Nous sommes loin du "less is more" de l'architecture moderne, ici tout rappelle la Gemütlichkeit, terme allemand difficilement traduisible qui indique le bien être à la maison.
Maison peinte à fresque, seconde moitié du XVIIIe siècle, peinture de la façade par Josef Degenhart
C'est une architecture vernaculaire qui se sert de la fresque comme décor bon marché pour exprimer une gaité de cœur et un ancrage dans le territoire plus qu'une richesse matérielle. Je le comprends comme l'aboutissement d'un savoir vivre, d'une intégration de l'art dans la vie de tous les jours.
Finalement, j'ai trouvé à Lyon la maison de mes rêves qui, elle aussi, profite d'un décor peint, d'une façade en trompe l'œil avec des fausses pierres et des colonnes d'angles. Dans notre quartier, il y avait d'autres maisons avec des décors peints sur l'enduit. Leurs traces se sont perdues au fil des rénovations, les maçons ne connaissent que rarement les techniques anciennes d'ornementation. La façade est en enduit ciment naturel prompt. Cet enduit permet de réaliser des moulages et un travail en relief, c'est un bon support pour des badigeons à la chaux.
Notre maison enduite à la chaux, Lyon
Détail de l'enduit de la façade de notre maison à Lyon
Fresque Thérapie
J’ai commencé à travailler la fresque à la fin de la trentaine, en situation de crise personnelle, j’étais en train de me séparer de mon mari et j’avais également quitté mon travail en cabinet d’architecture. J’intégrais que le fait d’avoir quitté mon travail impliquait de renoncer à être un architecte à part entière qui s’inscrit dans la matière en construisant des bâtiments à son nom. Faire le deuil de la partie créative de mon métier me permettait d’accéder à plus de sécurité, un emploi plus stable. Ceci impliquait de passer du côté de la conception vers celle de l’assistance à la maîtrise d’ouvrage, d’intégrer une position à l’aide à la fabrication et à la gestion des bâtiments.
Finalement ma carrière dans les métiers techniques du bâtiment n’a duré que quelques d’années, j’avais besoin de revenir vers la création et de comprendre plus les émotions liées à l’expression artistique et j’ai commencé alors une formation pour être Art Thérapeute.
"Dahlia" détail d'une fresque d'Eva Foerster, gravure de l'enduit et peinture à fresque
Mon attirance pour les fresques est liée à des souvenirs d’enfance, à la découverte de bâtiments couverts de fresques dans le sud de l’Allemagne et en Autriche. J’ai conservé un souvenir de gaité et de fascination face à ces bâtiments qui rappellent des décors de théâtre, qui ont une position singulière en harmonie avec les bâtiments voisins et avec le paysage. Ils sont individualisés avec leurs expressions propres tout en faisant partie d’un ensemble. J’ai eu cette même impression également dans les intérieurs d’églises couverts de fresques, ces espaces qui font appel à l’au-delà et effacent les limites de l’enveloppe bâti.
La peinture murale est un moyen d’expression archaïque, les premières traces peintes des civilisations humaines ont été trouvées dans les grottes préhistoriques. L’homme a peint sur les murs avant de peindre des tableaux.

■ ■ ■ ■ ■ ■ ■

* **Tâches à faire**
1. Recopiez le passage du texte sur la fresque qui commence à « Finalement, j'ai trouvé » et se termine à « à la chaux. ».
2. Résumez le texte sur la fresque en deux phrases.
3. D'après le texte sur la fresque, avec quel enduit la façade de la maison de Lyon est-elle faite ?

* **Les données**
■ ■ ■ ■ ■ ■ ■

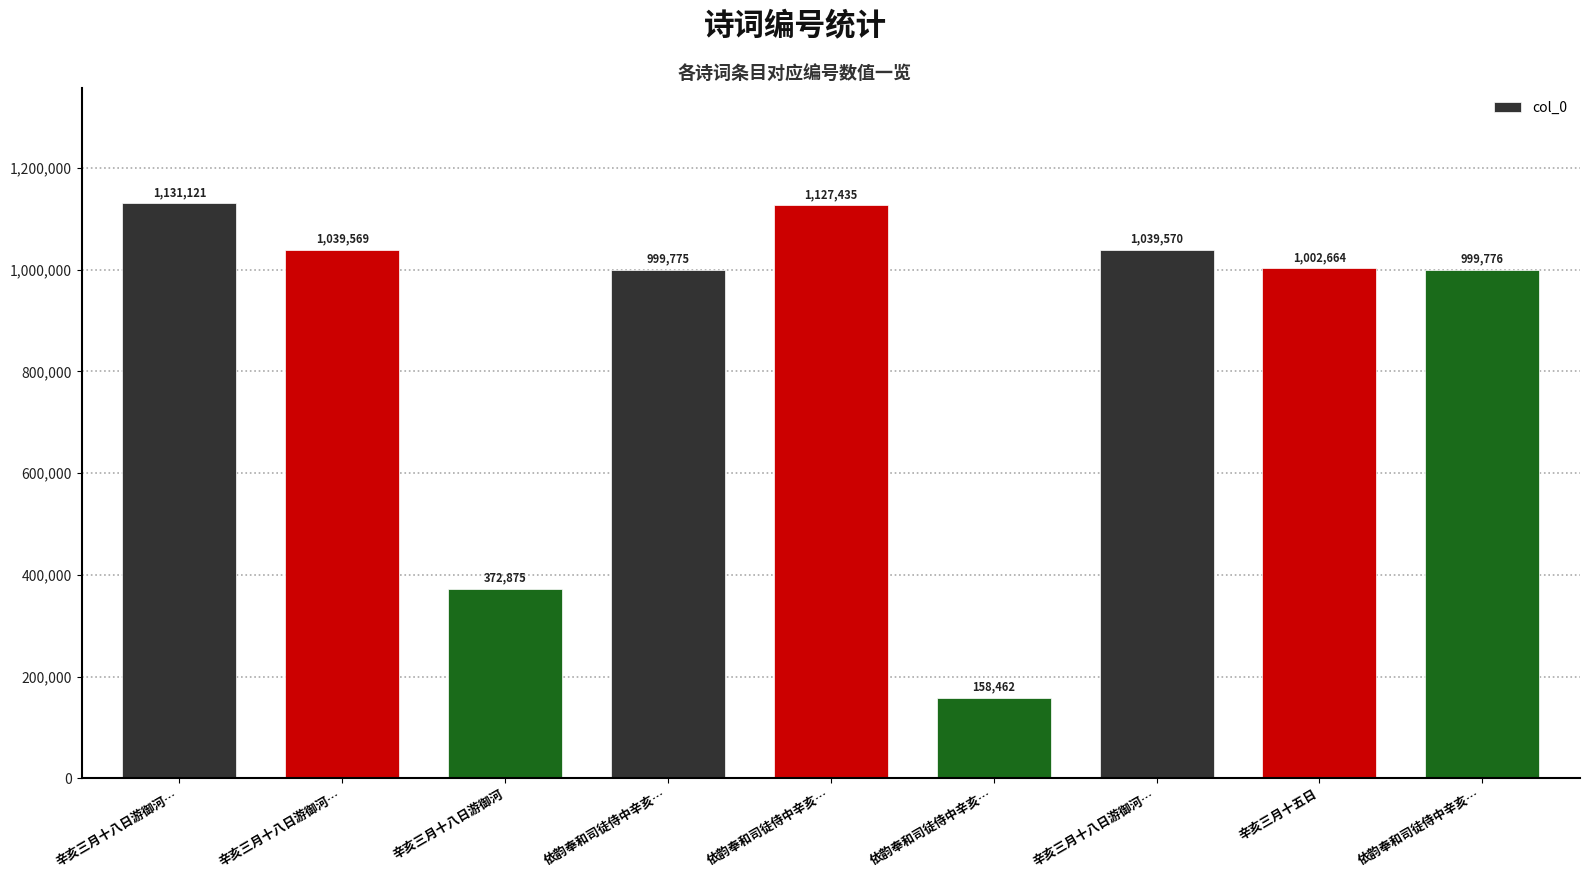

How many data points does each series have?

9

■ ■ ■ ■ ■ ■ ■

* **Réponses**
1.
Finalement, j'ai trouvé à Lyon la maison de mes rêves qui, elle aussi, profite d'un décor peint, d'une façade en trompe l'œil avec des fausses pierres et des colonnes d'angles. Dans notre quartier, il y avait d'autres maisons avec des décors peints sur l'enduit. Leurs traces se sont perdues au fil des rénovations, les maçons ne connaissent que rarement les techniques anciennes d'ornementation. La façade est en enduit ciment naturel prompt. Cet enduit permet de réaliser des moulages et un travail en relief, c'est un bon support pour des badigeons à la chaux.

2. La fresque y est présentée comme un décor bon marché de l'architecture populaire, qui exprime la gaité de cœur et l'attachement au territoire plus que la richesse, et une maison trouvée à Lyon a elle aussi une façade peinte en trompe-l'œil. La pratique de la fresque a commencé à la fin de la trentaine, pendant une crise personnelle, et l'attirance pour elle vient de souvenirs d'enfance de bâtiments peints dans le sud de l'Allemagne et en Autriche.

3. En enduit ciment naturel prompt.